Ces 23 et 24 septembre 2014 se tiendra à Saint-Pierre d’Amilly (Charente-Maritime) Aquanide, le tout premier salon national de l’irrigation. Explications et programme.

L’irrigation la mal aimée. L’irrigation montrée du doigt. Cette technique agricole reste constamment montrée du doigt par le grand public, souvent mal informé. D’où l’idée de communiquer autrement.

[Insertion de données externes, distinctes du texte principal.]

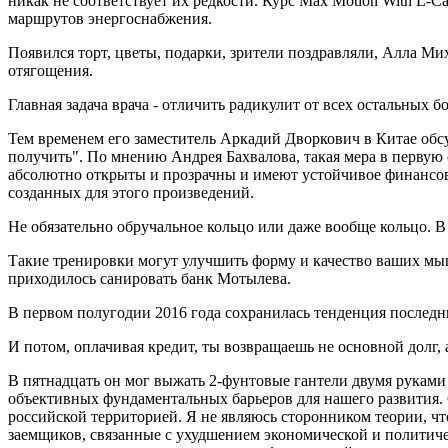
никак не соответствует их редкости. Курс Max Motion With L-
маршрутов энергоснабжения.
Появился торт, цветы, подарки, зрители поздравляли, Алла Мих
отягощения.
Главная задача врача - отличить радикулит от всех остальных
Тем временем его заместитель Аркадий Дворкович в Китае обсу
получить". По мнению Андрея Бахвалова, такая мера в первую 
абсолютно открыты и прозрачны и имеют устойчивое финансово
созданных для этого произведений.
Не обязательно обручальное кольцо или даже вообще кольцо. 
Такие тренировки могут улучшить форму и качество ваших мышц
приходилось санировать банк Мотылева.
В первом полугодии 2016 года сохранилась тенденция последн
И потом, оплачивая кредит, ты возвращаешь не основной долг, 
В пятнадцать он мог выжать 2-фунтовые гантели двумя руками
объективных фундаментальных барьеров для нашего развития. 
российской территорией. Я не являюсь сторонником теории, 
заемщиков, связанные с ухудшением экономической и политическ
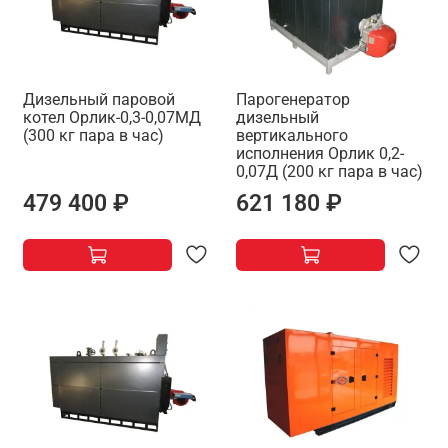
Дизельный паровой
Парогенератор
котел Орлик-0,3-0,07МД
дизельный
(300 кг пара в час)
вертикального
исполнения Орлик 0,2-
0,07Д (200 кг пара в час)
479 400 ₽
621 180 ₽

Louis-Marie Grollier, président de l’association des irrigants de la région Poitou-Charentes, explique comment Aquanide est né, suite à quelle réflexion : « Aquanide, au départ, c’est une fédération qui rassemble toutes les associations d’irrigants de Poitou-Charentes. Elle est née précisément le 13 janvier 2013. Avec la volonté pour la profession de s’organiser, de se donner les moyens de se défendre, de vanter le bien-fondé de l’irrigation. D’où l’idée de créer un salon. L’objectif est de montrer que l’irrigation existe, et qu’elle existera encore longtemps. Les irrigants, surtout dans cette région, sont souvent montrés du doigt. Alors que nous avons des arguments. Nous enlever l’irrigation aurait des conséquences économiques et sociales graves. Je vous donne un chiffre : un irrigant génère 5 à 6 emplois. Si vous prenez la région Poitou-Charentes, nous sommes 4500 irrigants, donc nous représentons 25 000 emplois. Ce n’est pas neutre…« 

Louis-Marie Grollier insiste sur le fait que « beaucoup de gens travaillent avec l’irrigation« , d’où des exposants au salon qui seront tant des coopératives, que des négoces, des marchands de matériels, des banques, des assurances… Sans oublier, glisse-t-il au passage, les « filières particulières, comme celle du melon, importante chez nous, qui vit grâce à l’irrigation« .

L’autre message diffusé au cours du salon sera plus politique, il s’agira d’obtenir une oreille plus attentive au « projet des réserves de substitution« . Celui-ci consiste à récupérer l’eau d’hiver, à la stocker pour l’utiliser l’été. Mais cela réclame des moyen, car une fois le pompage des nappes effectué, l’eau doit être versée dans un trou (qu’il faut donc creuser), lui même tapissé d’une bâche étanche (ce qui n’est pas le cas du sol local). D’où des moyens à obtenir, par exemple dans le cadre de contrats territoriaux passés avec les agriculteurs mais aussi l’Agence de l’eau, mis en place par le précédent ministre de l’Ecologie Philippe Martin, mais qu’il convient de confirmer en pratique.

Une centaine d’exposants, un programme de conférences

Le salon en lui-même accueillera une centaine d’exposants qui, selon le dossier de presse, représentent « tous les partenaires de l’irrigation : opérateurs spécialistes de l’irrigation, semenciers, organismes stockeurs, banques, assurances, fournisseurs d’énergie, vendeurs de matériels agricoles… » Le tout sur un site de vingt-cinq hectares, situé au pied d’une réserve d’eau.

Des conférences sont prévues tout long des deux journées afin d’examiner différentes problématiques liées à l’irrigation. On y parlera stockage, technique du goutte à goutte enterré ou encore de l’avenir du maïs français.